**ASSIGNMENT**
Taking the line that contains "<table><tr><td>" as the first, copy each line exactly up to and including the last line below.

- - - - - - -

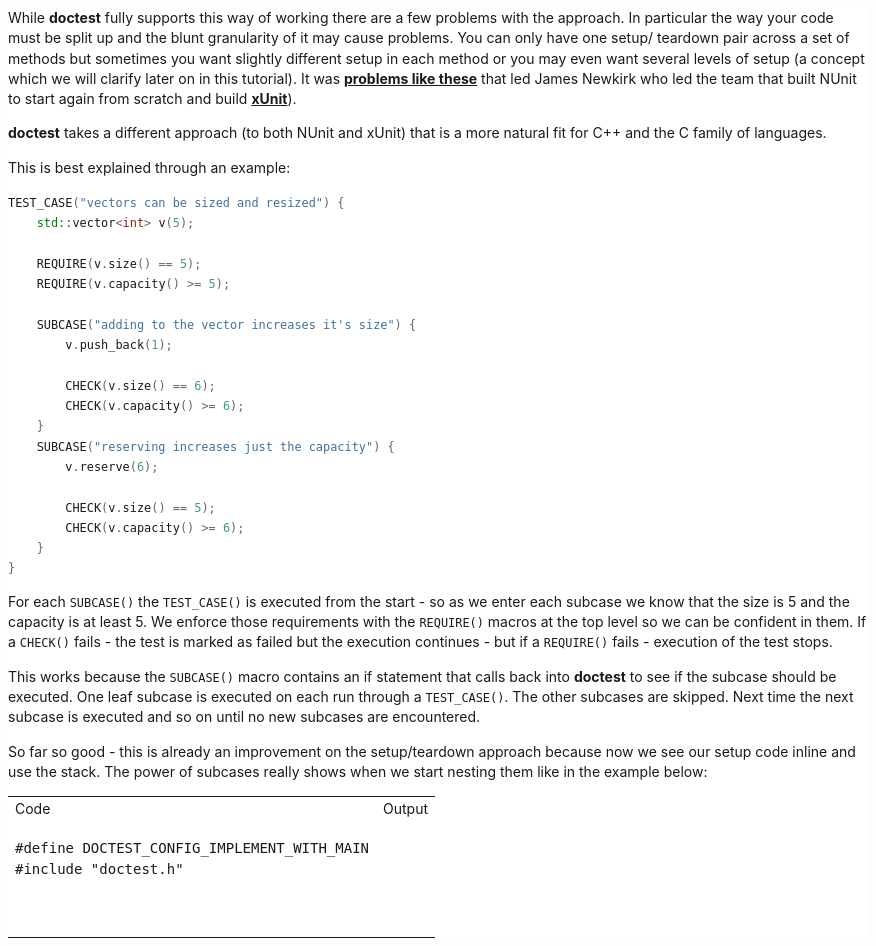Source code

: While **doctest** fully supports this way of working there are a few problems with the approach. In particular the way your code must be split up and the blunt granularity of it may cause problems. You can only have one setup/ teardown pair across a set of methods but sometimes you want slightly different setup in each method or you may even want several levels of setup (a concept which we will clarify later on in this tutorial). It was [**problems like these**](http://jamesnewkirk.typepad.com/posts/2007/09/why-you-should-.html) that led James Newkirk who led the team that built NUnit to start again from scratch and build [**xUnit**](http://jamesnewkirk.typepad.com/posts/2007/09/announcing-xuni.html)).

**doctest** takes a different approach (to both NUnit and xUnit) that is a more natural fit for C++ and the C family of languages.

This is best explained through an example:

```c++
TEST_CASE("vectors can be sized and resized") {
    std::vector<int> v(5);

    REQUIRE(v.size() == 5);
    REQUIRE(v.capacity() >= 5);

    SUBCASE("adding to the vector increases it's size") {
        v.push_back(1);

        CHECK(v.size() == 6);
        CHECK(v.capacity() >= 6);
    }
    SUBCASE("reserving increases just the capacity") {
        v.reserve(6);

        CHECK(v.size() == 5);
        CHECK(v.capacity() >= 6);
    }
}
```

For each ```SUBCASE()``` the ```TEST_CASE()``` is executed from the start - so as we enter each subcase we know that the size is 5 and the capacity is at least 5. We enforce those requirements with the ```REQUIRE()``` macros at the top level so we can be confident in them. If a ```CHECK()``` fails - the test is marked as failed but the execution continues - but if a ```REQUIRE()``` fails - execution of the test stops.

This works because the ```SUBCASE()``` macro contains an if statement that calls back into **doctest** to see if the subcase should be executed. One leaf subcase is executed on each run through a ```TEST_CASE()```. The other subcases are skipped. Next time the next subcase is executed and so on until no new subcases are encountered.

So far so good - this is already an improvement on the setup/teardown approach because now we see our setup code inline and use the stack. The power of subcases really shows when we start nesting them like in the example below:

<table><tr><td>
Code
</td><td>
Output
</td></tr><tr><td>
<pre lang="c++">
#define DOCTEST_CONFIG_IMPLEMENT_WITH_MAIN
#include "doctest.h"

- - - - - - -

**YOUR SOLUTION**
<table><tr><td>
Code
</td><td>
Output
</td></tr><tr><td>
<pre lang="c++">
#define DOCTEST_CONFIG_IMPLEMENT_WITH_MAIN
#include "doctest.h"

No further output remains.